■ Excerto do texto ■
··········
Em 1968, Henrique Neves e nomeado representante do Banco Português do Atlantico (BPA) junto da comunidade portuguesa. “No Canada, mantive sempre contacto com as direcções do BPA e um dia recebi uma carta da administração a solicitar que eu recebesse o Dr. Victor Horta, do Departamento Internacional que vinha visitar Toronto. Fui nomeado para representante e a minha missão era visitar com Vitor da Horta, os ainda poucos empresários que já havia, no sentido de captar as suas poupanças e incentivá-los a investir no nosso país. Lancamos assim a semente. Não havia escritório e este trabalho era feito a tempo parcial, pois não justificava ainda avançar mais. Mais tarde apareceu em Toronto um representante do extinto Banco Fonsecas & Burnay.”
··········
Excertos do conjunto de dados
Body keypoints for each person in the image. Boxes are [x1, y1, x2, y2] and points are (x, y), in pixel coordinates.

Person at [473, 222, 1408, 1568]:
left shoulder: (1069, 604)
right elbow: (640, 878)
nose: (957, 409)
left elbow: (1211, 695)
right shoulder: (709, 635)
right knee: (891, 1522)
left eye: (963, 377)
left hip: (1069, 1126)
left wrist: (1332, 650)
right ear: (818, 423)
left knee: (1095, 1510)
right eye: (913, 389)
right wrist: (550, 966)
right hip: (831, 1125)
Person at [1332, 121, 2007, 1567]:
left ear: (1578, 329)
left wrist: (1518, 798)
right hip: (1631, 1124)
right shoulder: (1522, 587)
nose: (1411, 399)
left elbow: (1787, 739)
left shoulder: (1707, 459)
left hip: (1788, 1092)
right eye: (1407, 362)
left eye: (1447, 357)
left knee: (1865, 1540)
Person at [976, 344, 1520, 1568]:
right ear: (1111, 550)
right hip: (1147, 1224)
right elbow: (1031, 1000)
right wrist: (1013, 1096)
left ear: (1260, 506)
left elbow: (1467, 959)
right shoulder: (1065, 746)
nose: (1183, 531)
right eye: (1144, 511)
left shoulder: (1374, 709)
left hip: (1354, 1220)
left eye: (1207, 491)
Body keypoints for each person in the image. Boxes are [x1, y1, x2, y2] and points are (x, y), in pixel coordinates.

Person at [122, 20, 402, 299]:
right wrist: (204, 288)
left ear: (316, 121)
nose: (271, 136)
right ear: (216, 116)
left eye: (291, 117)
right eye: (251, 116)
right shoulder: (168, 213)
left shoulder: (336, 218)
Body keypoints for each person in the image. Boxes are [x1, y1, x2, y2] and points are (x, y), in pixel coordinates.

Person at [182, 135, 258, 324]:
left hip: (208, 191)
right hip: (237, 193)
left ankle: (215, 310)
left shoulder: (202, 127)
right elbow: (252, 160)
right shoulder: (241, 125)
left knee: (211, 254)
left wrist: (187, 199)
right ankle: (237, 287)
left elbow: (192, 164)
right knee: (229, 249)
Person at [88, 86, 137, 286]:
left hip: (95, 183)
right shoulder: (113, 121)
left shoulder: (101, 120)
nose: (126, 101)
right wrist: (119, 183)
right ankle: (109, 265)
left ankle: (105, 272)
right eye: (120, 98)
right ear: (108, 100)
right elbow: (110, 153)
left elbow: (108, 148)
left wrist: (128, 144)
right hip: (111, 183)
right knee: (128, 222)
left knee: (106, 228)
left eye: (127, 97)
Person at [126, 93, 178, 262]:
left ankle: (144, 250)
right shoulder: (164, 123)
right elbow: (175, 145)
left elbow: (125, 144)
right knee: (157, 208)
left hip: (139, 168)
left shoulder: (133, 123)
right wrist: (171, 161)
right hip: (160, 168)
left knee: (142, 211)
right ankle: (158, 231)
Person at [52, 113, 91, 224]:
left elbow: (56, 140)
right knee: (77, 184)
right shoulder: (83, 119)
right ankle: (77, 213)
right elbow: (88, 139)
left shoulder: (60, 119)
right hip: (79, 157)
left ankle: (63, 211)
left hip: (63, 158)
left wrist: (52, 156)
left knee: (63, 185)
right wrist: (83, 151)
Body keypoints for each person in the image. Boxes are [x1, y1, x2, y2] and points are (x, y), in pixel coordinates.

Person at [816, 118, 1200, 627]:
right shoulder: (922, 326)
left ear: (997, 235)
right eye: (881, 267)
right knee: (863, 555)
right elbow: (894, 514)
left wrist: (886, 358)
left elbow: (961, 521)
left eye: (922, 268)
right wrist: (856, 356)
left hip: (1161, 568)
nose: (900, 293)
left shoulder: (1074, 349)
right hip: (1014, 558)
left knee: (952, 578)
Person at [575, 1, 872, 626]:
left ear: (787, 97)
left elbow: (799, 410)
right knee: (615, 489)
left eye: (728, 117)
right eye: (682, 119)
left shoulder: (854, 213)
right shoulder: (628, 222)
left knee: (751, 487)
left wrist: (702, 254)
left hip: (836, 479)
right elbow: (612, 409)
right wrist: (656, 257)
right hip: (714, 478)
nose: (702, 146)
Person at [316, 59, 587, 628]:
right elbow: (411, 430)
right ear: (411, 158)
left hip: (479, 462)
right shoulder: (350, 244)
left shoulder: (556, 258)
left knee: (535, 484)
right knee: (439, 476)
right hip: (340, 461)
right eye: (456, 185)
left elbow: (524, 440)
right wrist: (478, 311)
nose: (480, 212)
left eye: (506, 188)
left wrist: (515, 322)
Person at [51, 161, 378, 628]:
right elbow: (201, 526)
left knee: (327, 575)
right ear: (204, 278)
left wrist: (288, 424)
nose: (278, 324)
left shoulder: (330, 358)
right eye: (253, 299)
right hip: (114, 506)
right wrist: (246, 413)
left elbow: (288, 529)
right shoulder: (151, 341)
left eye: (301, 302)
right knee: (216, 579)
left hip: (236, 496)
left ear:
··········
Responda às perguntas seguintes com base no excerto sobre Henrique Neves e o BPA.
1. Em que ano Henrique Neves foi nomeado representante do BPA junto da comunidade portuguesa?
2. Em que regime era feito o trabalho de representação?
3. De que banco apareceu mais tarde um representante em Toronto?
As linhas não têm relação com o texto.

1. Henrique Neves foi nomeado representante do BPA em 1968.
2. O trabalho era feito a tempo parcial.
3. Mais tarde apareceu em Toronto um representante do extinto Banco Fonsecas & Burnay.